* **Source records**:
================
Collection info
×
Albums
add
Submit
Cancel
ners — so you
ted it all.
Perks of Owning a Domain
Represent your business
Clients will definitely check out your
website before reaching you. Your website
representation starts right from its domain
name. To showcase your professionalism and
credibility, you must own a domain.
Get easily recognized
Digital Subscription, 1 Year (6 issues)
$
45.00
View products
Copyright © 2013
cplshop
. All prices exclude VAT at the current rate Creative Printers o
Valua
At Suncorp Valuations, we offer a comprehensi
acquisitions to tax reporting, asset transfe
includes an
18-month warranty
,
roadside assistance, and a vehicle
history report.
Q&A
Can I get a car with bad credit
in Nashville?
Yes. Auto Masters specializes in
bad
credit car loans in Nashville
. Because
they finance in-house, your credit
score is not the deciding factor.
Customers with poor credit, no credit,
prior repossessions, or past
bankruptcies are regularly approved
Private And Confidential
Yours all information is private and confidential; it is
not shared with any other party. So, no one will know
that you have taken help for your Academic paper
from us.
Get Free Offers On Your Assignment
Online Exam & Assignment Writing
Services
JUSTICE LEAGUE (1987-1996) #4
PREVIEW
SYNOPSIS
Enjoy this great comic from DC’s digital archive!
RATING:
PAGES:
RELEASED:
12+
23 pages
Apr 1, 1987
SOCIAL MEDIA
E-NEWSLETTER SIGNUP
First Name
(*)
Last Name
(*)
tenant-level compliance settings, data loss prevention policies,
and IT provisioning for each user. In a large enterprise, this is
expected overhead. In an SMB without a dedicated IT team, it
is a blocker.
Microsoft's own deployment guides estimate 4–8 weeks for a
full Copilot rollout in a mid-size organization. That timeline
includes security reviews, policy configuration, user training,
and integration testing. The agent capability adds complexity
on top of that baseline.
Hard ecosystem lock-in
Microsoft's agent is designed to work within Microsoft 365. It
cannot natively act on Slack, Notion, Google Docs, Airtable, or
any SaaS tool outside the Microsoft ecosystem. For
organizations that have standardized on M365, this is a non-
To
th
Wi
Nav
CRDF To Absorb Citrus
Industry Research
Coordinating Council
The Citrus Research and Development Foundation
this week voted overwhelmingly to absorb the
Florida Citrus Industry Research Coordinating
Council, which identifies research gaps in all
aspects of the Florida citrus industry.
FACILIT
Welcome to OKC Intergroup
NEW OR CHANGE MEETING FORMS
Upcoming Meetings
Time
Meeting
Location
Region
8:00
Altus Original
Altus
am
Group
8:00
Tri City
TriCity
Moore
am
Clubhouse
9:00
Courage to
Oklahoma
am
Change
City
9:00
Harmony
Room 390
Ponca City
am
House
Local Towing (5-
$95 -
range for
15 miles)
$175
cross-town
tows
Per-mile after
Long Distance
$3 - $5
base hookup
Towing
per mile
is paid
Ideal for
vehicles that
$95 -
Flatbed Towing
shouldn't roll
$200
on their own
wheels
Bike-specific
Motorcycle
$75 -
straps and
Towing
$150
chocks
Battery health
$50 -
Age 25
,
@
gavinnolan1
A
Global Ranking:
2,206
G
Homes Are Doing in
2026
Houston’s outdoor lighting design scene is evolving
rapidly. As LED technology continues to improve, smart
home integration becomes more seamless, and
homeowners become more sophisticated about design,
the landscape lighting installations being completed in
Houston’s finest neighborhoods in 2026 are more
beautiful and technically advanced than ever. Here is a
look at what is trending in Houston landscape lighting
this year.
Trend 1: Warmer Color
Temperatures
================
* **PROBLEM STATEMENT**: Take the records above and copy them out exactly.

* **WORKED SOLUTION**:
Collection info
×
Albums
add
Submit
Cancel
ners — so you
ted it all.
Perks of Owning a Domain
Represent your business
Clients will definitely check out your
website before reaching you. Your website
representation starts right from its domain
name. To showcase your professionalism and
credibility, you must own a domain.
Get easily recognized
Digital Subscription, 1 Year (6 issues)
$
45.00
View products
Copyright © 2013
cplshop
. All prices exclude VAT at the current rate Creative Printers o
Valua
At Suncorp Valuations, we offer a comprehensi
acquisitions to tax reporting, asset transfe
includes an
18-month warranty
,
roadside assistance, and a vehicle
history report.
Q&A
Can I get a car with bad credit
in Nashville?
Yes. Auto Masters specializes in
bad
credit car loans in Nashville
. Because
they finance in-house, your credit
score is not the deciding factor.
Customers with poor credit, no credit,
prior repossessions, or past
bankruptcies are regularly approved
Private And Confidential
Yours all information is private and confidential; it is
not shared with any other party. So, no one will know
that you have taken help for your Academic paper
from us.
Get Free Offers On Your Assignment
Online Exam & Assignment Writing
Services
JUSTICE LEAGUE (1987-1996) #4
PREVIEW
SYNOPSIS
Enjoy this great comic from DC’s digital archive!
RATING:
PAGES:
RELEASED:
12+
23 pages
Apr 1, 1987
SOCIAL MEDIA
E-NEWSLETTER SIGNUP
First Name
(*)
Last Name
(*)
tenant-level compliance settings, data loss prevention policies,
and IT provisioning for each user. In a large enterprise, this is
expected overhead. In an SMB without a dedicated IT team, it
is a blocker.
Microsoft's own deployment guides estimate 4–8 weeks for a
full Copilot rollout in a mid-size organization. That timeline
includes security reviews, policy configuration, user training,
and integration testing. The agent capability adds complexity
on top of that baseline.
Hard ecosystem lock-in
Microsoft's agent is designed to work within Microsoft 365. It
cannot natively act on Slack, Notion, Google Docs, Airtable, or
any SaaS tool outside the Microsoft ecosystem. For
organizations that have standardized on M365, this is a non-
To
th
Wi
Nav
CRDF To Absorb Citrus
Industry Research
Coordinating Council
The Citrus Research and Development Foundation
this week voted overwhelmingly to absorb the
Florida Citrus Industry Research Coordinating
Council, which identifies research gaps in all
aspects of the Florida citrus industry.
FACILIT
Welcome to OKC Intergroup
NEW OR CHANGE MEETING FORMS
Upcoming Meetings
Time
Meeting
Location
Region
8:00
Altus Original
Altus
am
Group
8:00
Tri City
TriCity
Moore
am
Clubhouse
9:00
Courage to
Oklahoma
am
Change
City
9:00
Harmony
Room 390
Ponca City
am
House
Local Towing (5-
$95 -
range for
15 miles)
$175
cross-town
tows
Per-mile after
Long Distance
$3 - $5
base hookup
Towing
per mile
is paid
Ideal for
vehicles that
$95 -
Flatbed Towing
shouldn't roll
$200
on their own
wheels
Bike-specific
Motorcycle
$75 -
straps and
Towing
$150
chocks
Battery health
$50 -
Age 25
,
@
gavinnolan1
A
Global Ranking:
2,206
G
Homes Are Doing in
2026
Houston’s outdoor lighting design scene is evolving
rapidly. As LED technology continues to improve, smart
home integration becomes more seamless, and
homeowners become more sophisticated about design,
the landscape lighting installations being completed in
Houston’s finest neighborhoods in 2026 are more
beautiful and technically advanced than ever. Here is a
look at what is trending in Houston landscape lighting
this year.
Trend 1: Warmer Color
Temperatures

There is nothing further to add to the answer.